## [Input for this task]
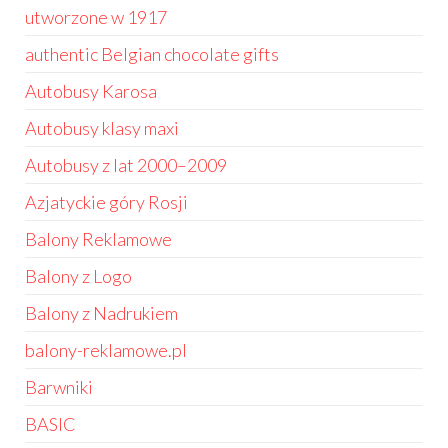
utworzone w 1917
authentic Belgian chocolate gifts
Autobusy Karosa
Autobusy klasy maxi
Autobusy z lat 2000–2009
Azjatyckie góry Rosji
Balony Reklamowe
Balony z Logo
Balony z Nadrukiem
balony-reklamowe.pl
Barwniki
BASIC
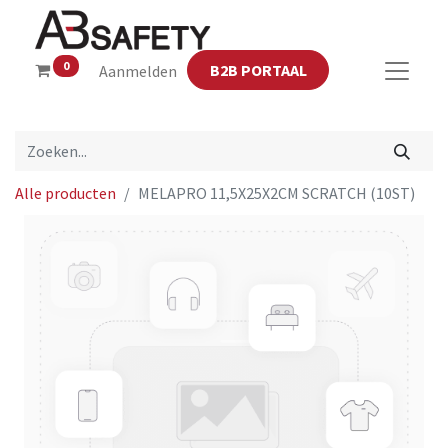
0
B2B PORTAAL
Aanmelden
Alle producten
MELAPRO 11,5X25X2CM SCRATCH (10ST)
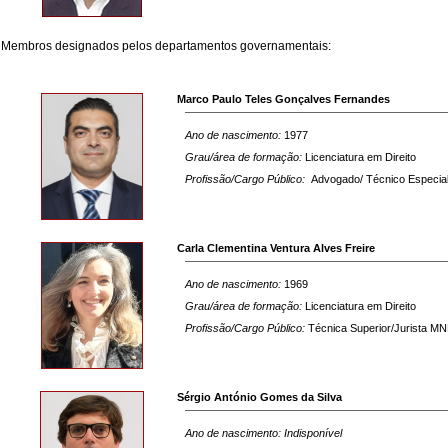
Membros designados pelos departamentos governamentais:
Marco Paulo Teles Gonçalves Fernandes
Ano de nascimento:
1977
Grau/área de formação:
Licenciatura em Direito
Profissão/Cargo Público:
Advogado/ Técnico Especia
Carla Clementina Ventura Alves Freire
Ano de nascimento:
1969
Grau/área de formação:
Licenciatura em Direito
Profissão/Cargo Público:
Técnica Superior/Jurista M
Sérgio António Gomes da Silva
Ano de nascimento: Indisponível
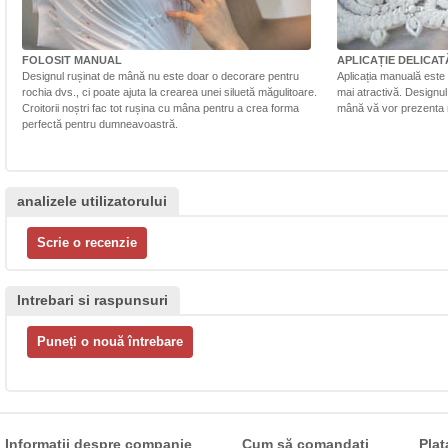
FOLOSIT MANUAL
APLICAȚIE DELICAT
Designul rușinat de mână nu este doar o decorare pentru
Aplicația manuală este 
rochia dvs., ci poate ajuta la crearea unei siluetă măgulitoare.
mai atractivă. Designul 
Croitorii noștri fac tot rușina cu mâna pentru a crea forma
mână vă vor prezenta r
perfectă pentru dumneavoastră.
analizele utilizatorului
Intrebari si raspunsuri
Informații despre companie
Cum să comandați
Plat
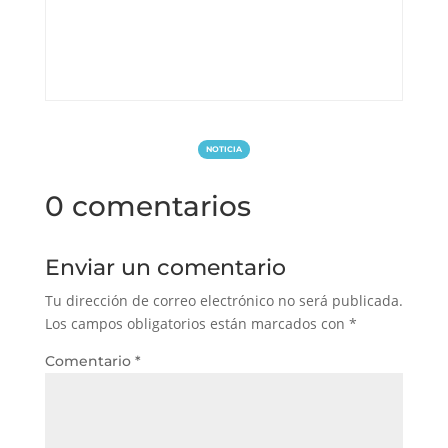
NOTICIA
0 comentarios
Enviar un comentario
Tu dirección de correo electrónico no será publicada.
Los campos obligatorios están marcados con
*
Comentario
*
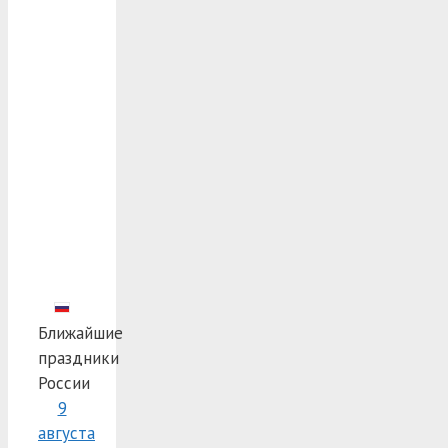
Ближайшие
праздники
России
9
августа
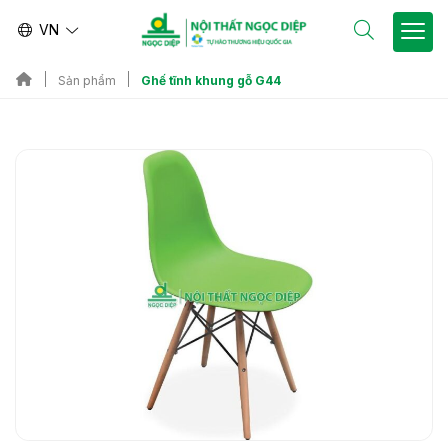
VN
Ghế tĩnh khung gỗ G44
Sản phẩm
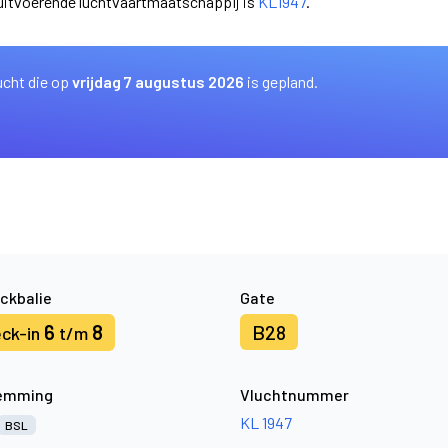
 uitvoerende luchtvaartmaatschappij is
KL1947
.
ucht die op
vrijdag 7 augustus 2026
is gepland.
ckbalie
Gate
6
8
B28
ck-in
t/m
emming
Vluchtnummer
KL 1947
BSL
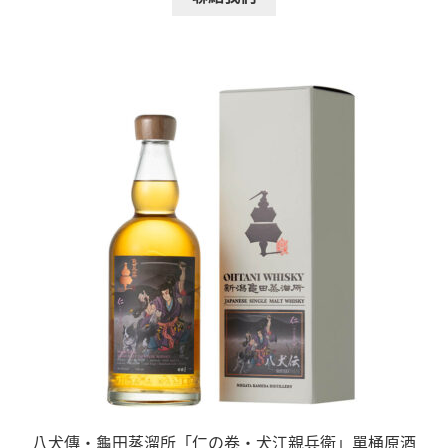
八犬傳・龜田蒸溜所「仁の卷・犬江親兵衛」單桶原酒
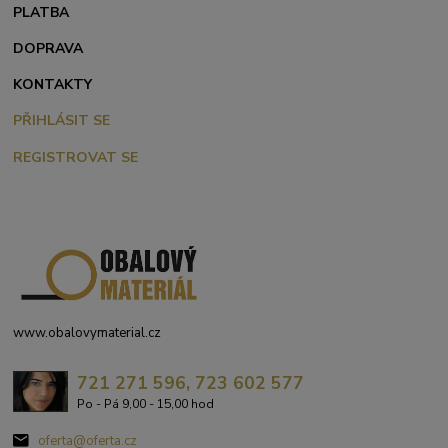
PLATBA
DOPRAVA
KONTAKTY
PŘIHLÁSIT SE
REGISTROVAT SE
www.obalovymaterial.cz
721 271 596, 723 602 577
Po - Pá 9,00 - 15,00 hod
oferta@oferta.cz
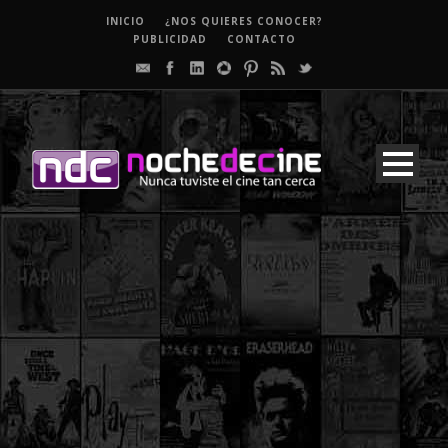
INICIO
¿NOS QUIERES CONOCER?
PUBLICIDAD
CONTACTO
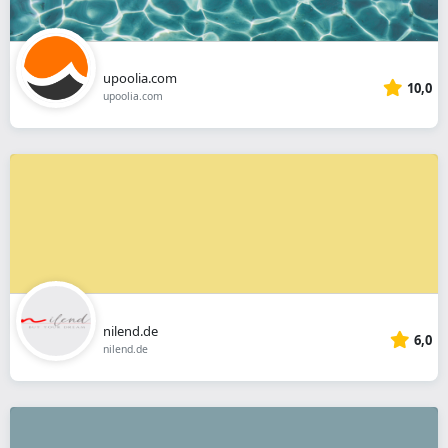
upoolia.com
10,0
upoolia.com
nilend.de
6,0
nilend.de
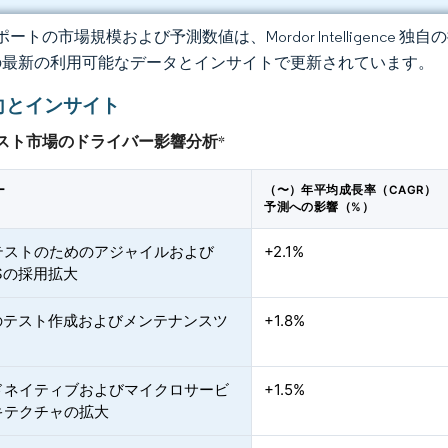
ートの市場規模および予測数値は、Mordor Intelligence
の最新の利用可能なデータとインサイトで更新されています。
向とインサイト
スト市場のドライバー影響分析
*
ー
（〜）年平均成長率（CAGR）
予測への影響（%）
テストのためのアジャイルおよび
+2.1%
PSの採用拡大
導のテスト作成およびメンテナンスツ
+1.8%
ドネイティブおよびマイクロサービ
+1.5%
キテクチャの拡大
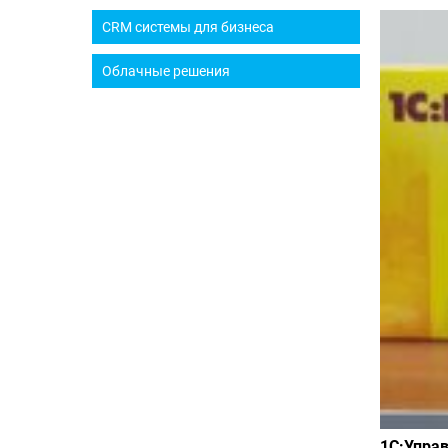
CRM системы для бизнеса
Облачные решения
1С:Упра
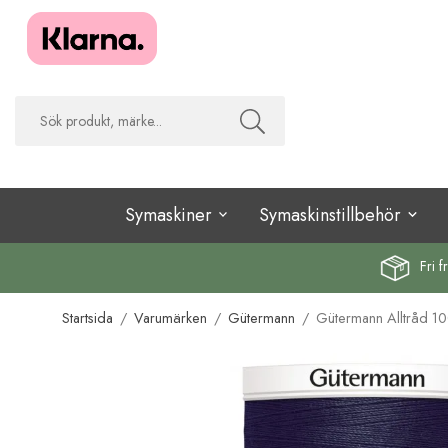
Symaskiner
Symaskinstillbehör
Fri f
Startsida
/
Varumärken
/
Gütermann
/
Gütermann Alltråd 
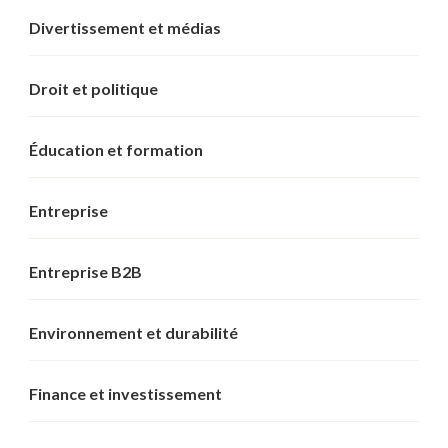
Divertissement et médias
Droit et politique
Éducation et formation
Entreprise
Entreprise B2B
Environnement et durabilité
Finance et investissement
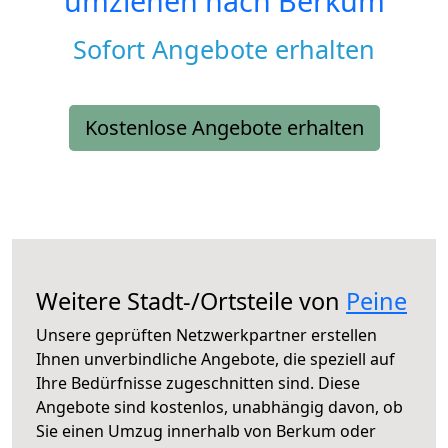
umziehen nach
Berkum
Sofort Angebote erhalten
Kostenlose Angebote erhalten
Weitere Stadt-/Ortsteile von
Peine
Unsere geprüften Netzwerkpartner erstellen
Ihnen unverbindliche Angebote, die speziell auf
Ihre Bedürfnisse zugeschnitten sind. Diese
Angebote sind kostenlos, unabhängig davon, ob
Sie einen Umzug innerhalb von Berkum oder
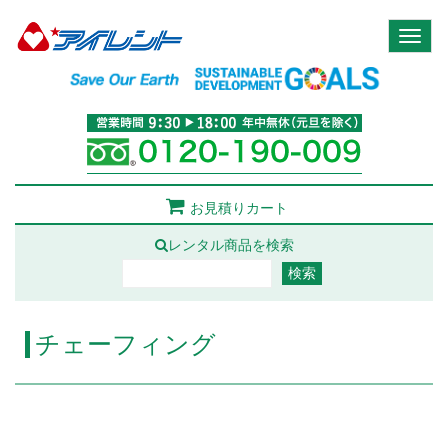
Toggl
naviga
お見積りカート
レンタル商品を検索
チェーフィング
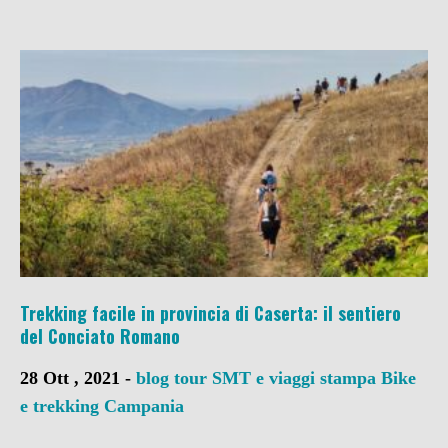
Trekking facile in provincia di Caserta: il sentiero
del Conciato Romano
28 Ott , 2021 -
blog tour SMT e viaggi stampa
Bike
e trekking
Campania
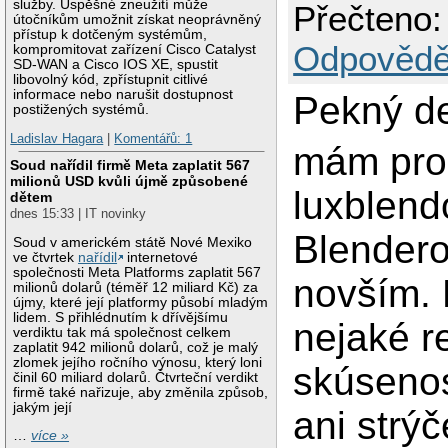
služby. Úspěšné zneužití může
Přečteno:
útočníkům umožnit získat neoprávněný
přístup k dotčeným systémům,
Odpovědě
kompromitovat zařízení Cisco Catalyst
SD-WAN a Cisco IOS XE, spustit
libovolný kód, zpřístupnit citlivé
informace nebo narušit dostupnost
Pekný d
postižených systémů.
Ladislav Hagara
|
Komentářů: 1
mám pro
Soud nařídil firmě Meta zaplatit 567
milionů USD kvůli újmě způsobené
luxblen
dětem
dnes 15:33 | IT novinky
Blender
Soud v americkém státě Nové Mexiko
ve čtvrtek
nařídil
internetové
společnosti Meta Platforms zaplatit 567
novším. 
milionů dolarů (téměř 12 miliard Kč) za
újmy, které její platformy působí mladým
lidem. S přihlédnutím k dřívějšímu
nejaké r
verdiktu tak má společnost celkem
zaplatit 942 milionů dolarů, což je malý
zlomek jejího ročního výnosu, který loni
skúsenos
činil 60 miliard dolarů. Čtvrteční verdikt
firmě také nařizuje, aby změnila způsob,
jakým její
ani strý
…
více »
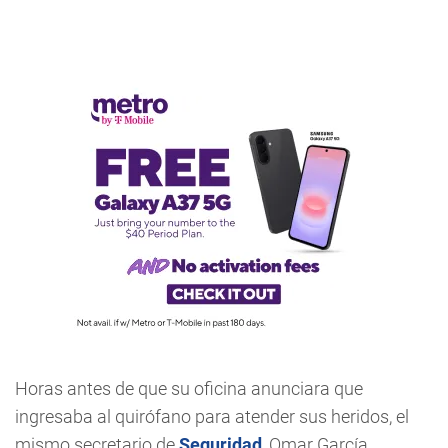
Horas antes de que su oficina anunciara que
ingresaba al quirófano para atender sus heridos, el
mismo secretario de
Seguridad
, Omar García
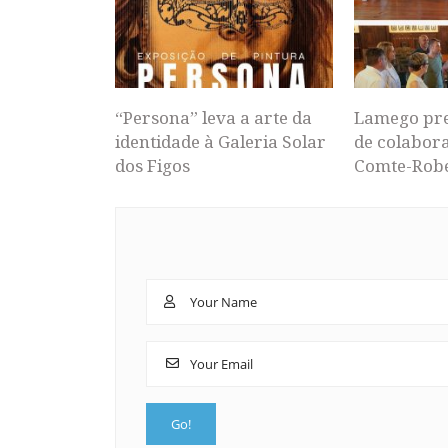
“Persona” leva a arte da
Lamego pr
identidade à Galeria Solar
de colabor
dos Figos
Comte-Rob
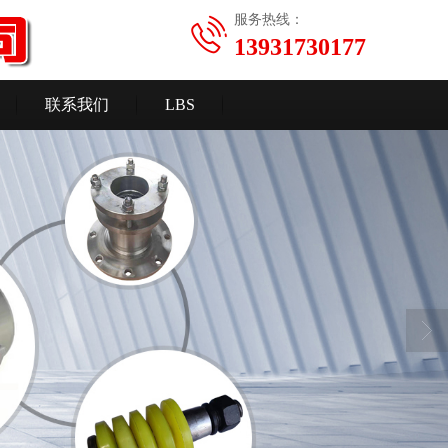
服务热线：
13931730177
联系我们
LBS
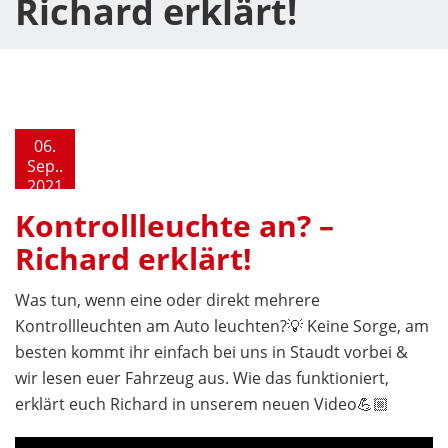
Richard erklärt!
06.
Sep..
2021
Kontrollleuchte an? –
Richard erklärt!
Was tun, wenn eine oder direkt mehrere
Kontrollleuchten am Auto leuchten?💡 Keine Sorge, am
besten kommt ihr einfach bei uns in Staudt vorbei &
wir lesen euer Fahrzeug aus. Wie das funktioniert,
erklärt euch Richard in unserem neuen Video💪🏼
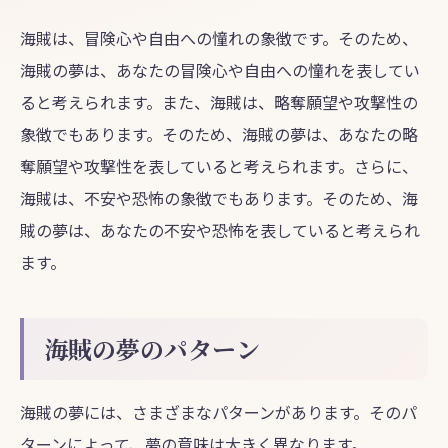
海賊は、冒険心や自由への憧れの象徴です。そのため、
海賊の夢は、あなたの冒険心や自由への憧れを表してい
ると考えられます。また、海賊は、略奪願望や攻撃性の
象徴でもあります。そのため、海賊の夢は、あなたの略
奪願望や攻撃性を表していると考えられます。さらに、
海賊は、不安や恐怖の象徴でもあります。そのため、海
賊の夢は、あなたの不安や恐怖を表していると考えられ
ます。
海賊の夢のパターン
海賊の夢には、さまざまなパターンがあります。そのパ
ターンによって、夢の意味は大きく異なります。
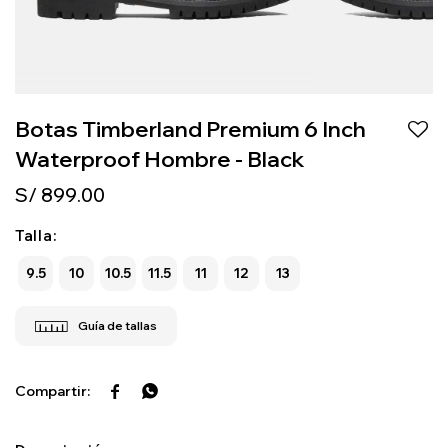
Botas Timberland Premium 6 Inch
Waterproof Hombre - Black
S/
899.00
Talla:
9.5
10
10.5
11.5
11
12
13


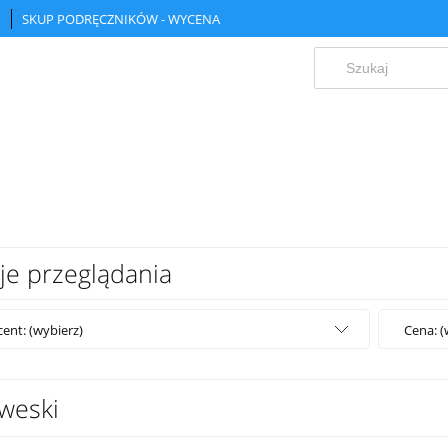
SKUP PODRĘCZNIKÓW - WYCENA
je przeglądania
ent: (wybierz)
Cena: (
weski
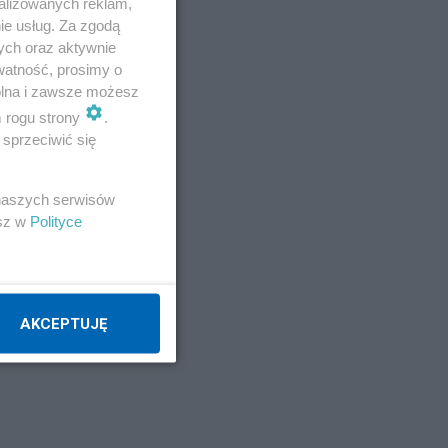
alizowanych reklam,
ie usług. Za zgodą
ych oraz aktywnie
watność, prosimy o
wolna i zawsze możesz
m rogu strony
.
sprzeciwić się
 naszych serwisów
esz w
Polityce
ch
AKCEPTUJĘ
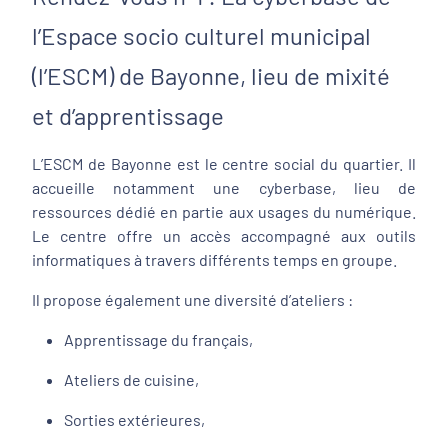
l’Espace socio culturel municipal
(l’ESCM) de Bayonne, lieu de mixité
et d’apprentissage
L’ESCM de Bayonne est le centre social du quartier. Il
accueille notamment une cyberbase, lieu de
ressources dédié en partie aux usages du numérique.
Le centre offre un accès accompagné aux outils
informatiques à travers différents temps en groupe.
Il propose également une diversité d’ateliers :
Apprentissage du français,
Ateliers de cuisine,
Sorties extérieures,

## [Task instructions]
Show every line of the material above that contains the string "Cisco".

## [Response area]
kompromitovat zařízení Cisco Catalyst
SD-WAN a Cisco IOS XE, spustit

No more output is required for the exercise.